- Exercise prompt -
Reproduce the records word for word, leaving out any pictures they hold.

- Task data -
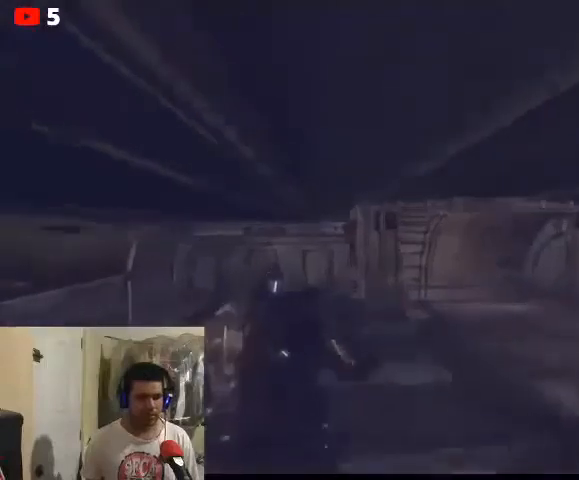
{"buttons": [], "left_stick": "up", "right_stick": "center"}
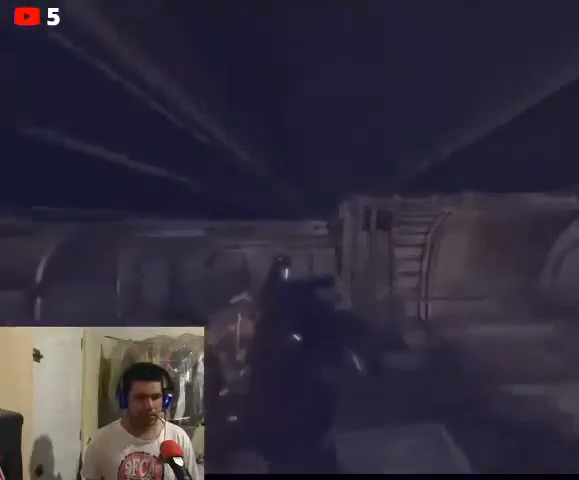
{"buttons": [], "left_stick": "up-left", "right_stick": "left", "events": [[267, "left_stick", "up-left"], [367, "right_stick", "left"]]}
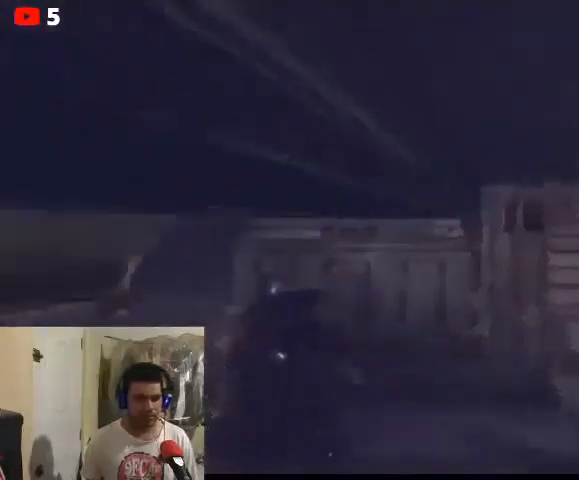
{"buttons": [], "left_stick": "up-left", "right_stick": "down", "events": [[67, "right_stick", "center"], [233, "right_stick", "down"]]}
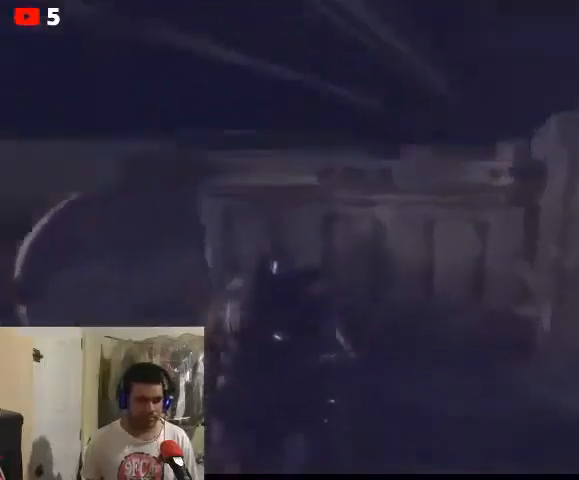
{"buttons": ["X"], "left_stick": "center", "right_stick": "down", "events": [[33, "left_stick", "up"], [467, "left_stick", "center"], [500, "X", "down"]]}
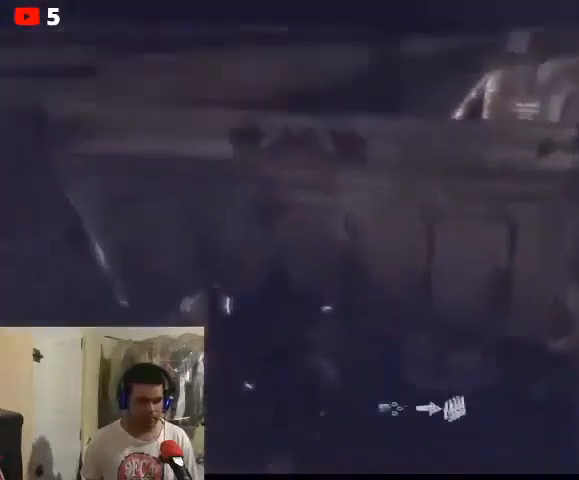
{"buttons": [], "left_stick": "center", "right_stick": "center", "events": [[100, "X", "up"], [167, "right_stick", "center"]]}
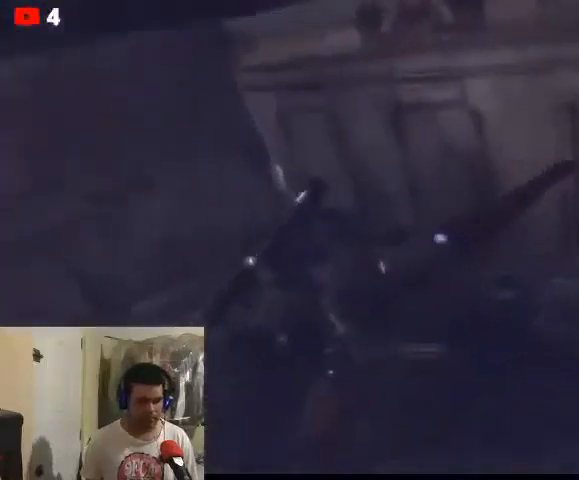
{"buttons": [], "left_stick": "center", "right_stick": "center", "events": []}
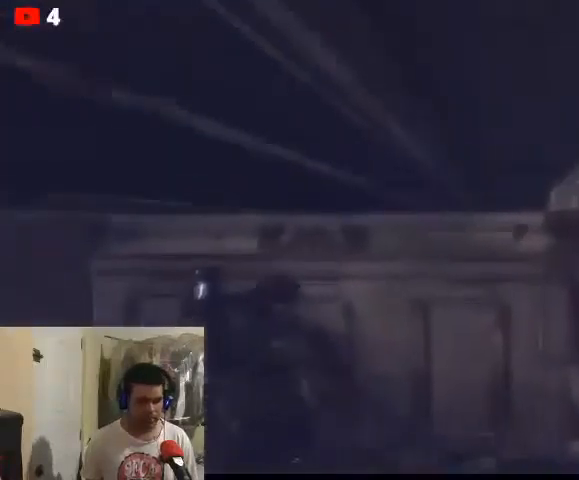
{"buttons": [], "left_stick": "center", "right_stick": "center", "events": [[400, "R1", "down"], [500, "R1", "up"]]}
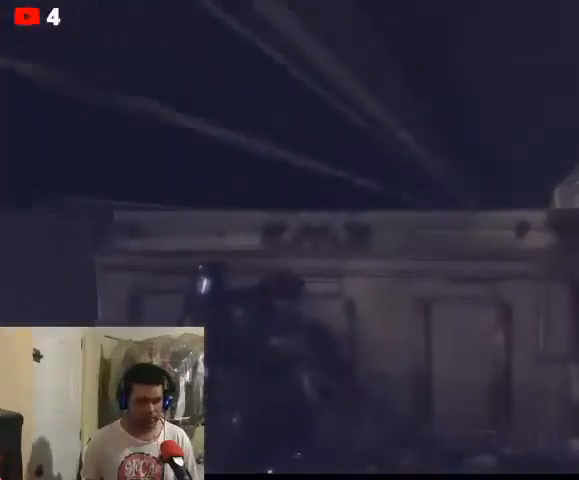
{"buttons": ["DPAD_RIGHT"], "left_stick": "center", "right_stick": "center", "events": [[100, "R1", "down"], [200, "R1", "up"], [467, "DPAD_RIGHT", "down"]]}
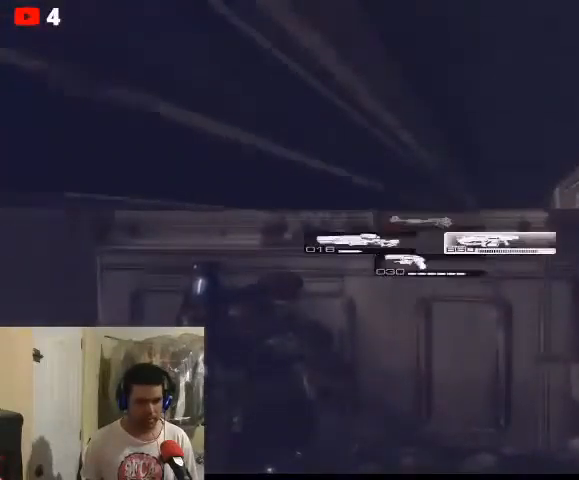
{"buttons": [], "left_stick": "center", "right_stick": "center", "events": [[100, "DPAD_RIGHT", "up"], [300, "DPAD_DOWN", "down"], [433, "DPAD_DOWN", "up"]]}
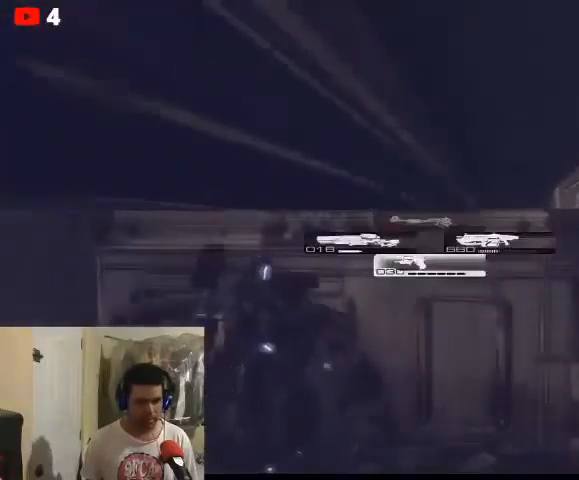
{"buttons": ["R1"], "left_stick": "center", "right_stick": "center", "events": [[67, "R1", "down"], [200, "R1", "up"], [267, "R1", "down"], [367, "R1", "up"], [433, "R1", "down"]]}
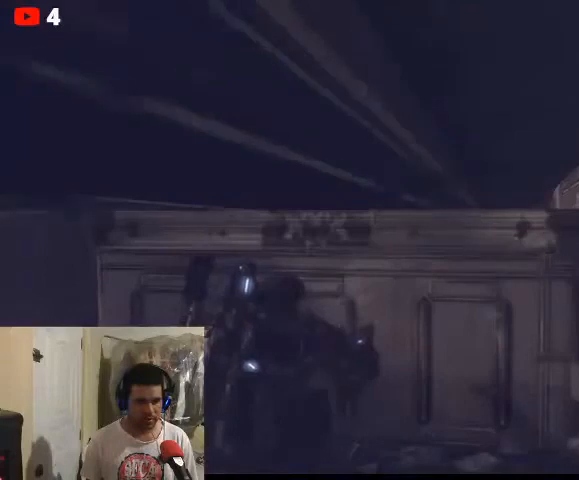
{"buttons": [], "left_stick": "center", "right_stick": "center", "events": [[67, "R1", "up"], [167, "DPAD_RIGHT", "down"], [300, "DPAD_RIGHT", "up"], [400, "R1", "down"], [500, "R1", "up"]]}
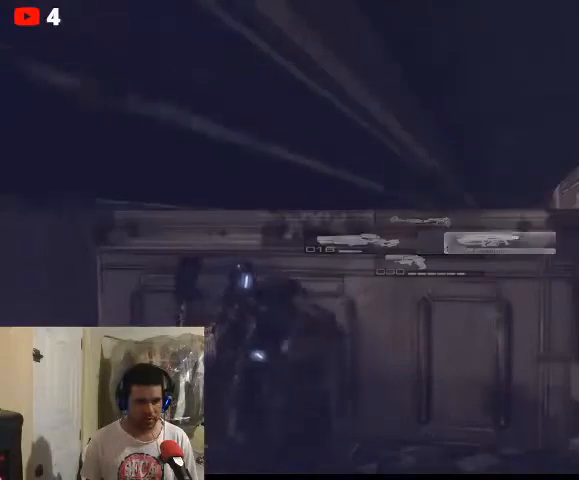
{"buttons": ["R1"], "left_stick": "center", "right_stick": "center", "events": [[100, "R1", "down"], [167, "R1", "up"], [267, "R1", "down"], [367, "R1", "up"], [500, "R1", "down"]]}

- Exercise answer -
{"buttons": [], "left_stick": "up", "right_stick": "center"}
{"buttons": [], "left_stick": "up-left", "right_stick": "left", "events": [[267, "left_stick", "up-left"], [367, "right_stick", "left"]]}
{"buttons": [], "left_stick": "up-left", "right_stick": "down", "events": [[67, "right_stick", "center"], [233, "right_stick", "down"]]}
{"buttons": ["X"], "left_stick": "center", "right_stick": "down", "events": [[33, "left_stick", "up"], [467, "left_stick", "center"], [500, "X", "down"]]}
{"buttons": [], "left_stick": "center", "right_stick": "center", "events": [[100, "X", "up"], [167, "right_stick", "center"]]}
{"buttons": [], "left_stick": "center", "right_stick": "center", "events": []}
{"buttons": [], "left_stick": "center", "right_stick": "center", "events": [[400, "R1", "down"], [500, "R1", "up"]]}
{"buttons": ["DPAD_RIGHT"], "left_stick": "center", "right_stick": "center", "events": [[100, "R1", "down"], [200, "R1", "up"], [467, "DPAD_RIGHT", "down"]]}
{"buttons": [], "left_stick": "center", "right_stick": "center", "events": [[100, "DPAD_RIGHT", "up"], [300, "DPAD_DOWN", "down"], [433, "DPAD_DOWN", "up"]]}
{"buttons": ["R1"], "left_stick": "center", "right_stick": "center", "events": [[67, "R1", "down"], [200, "R1", "up"], [267, "R1", "down"], [367, "R1", "up"], [433, "R1", "down"]]}
{"buttons": [], "left_stick": "center", "right_stick": "center", "events": [[67, "R1", "up"], [167, "DPAD_RIGHT", "down"], [300, "DPAD_RIGHT", "up"], [400, "R1", "down"], [500, "R1", "up"]]}
{"buttons": ["R1"], "left_stick": "center", "right_stick": "center", "events": [[100, "R1", "down"], [167, "R1", "up"], [267, "R1", "down"], [367, "R1", "up"], [500, "R1", "down"]]}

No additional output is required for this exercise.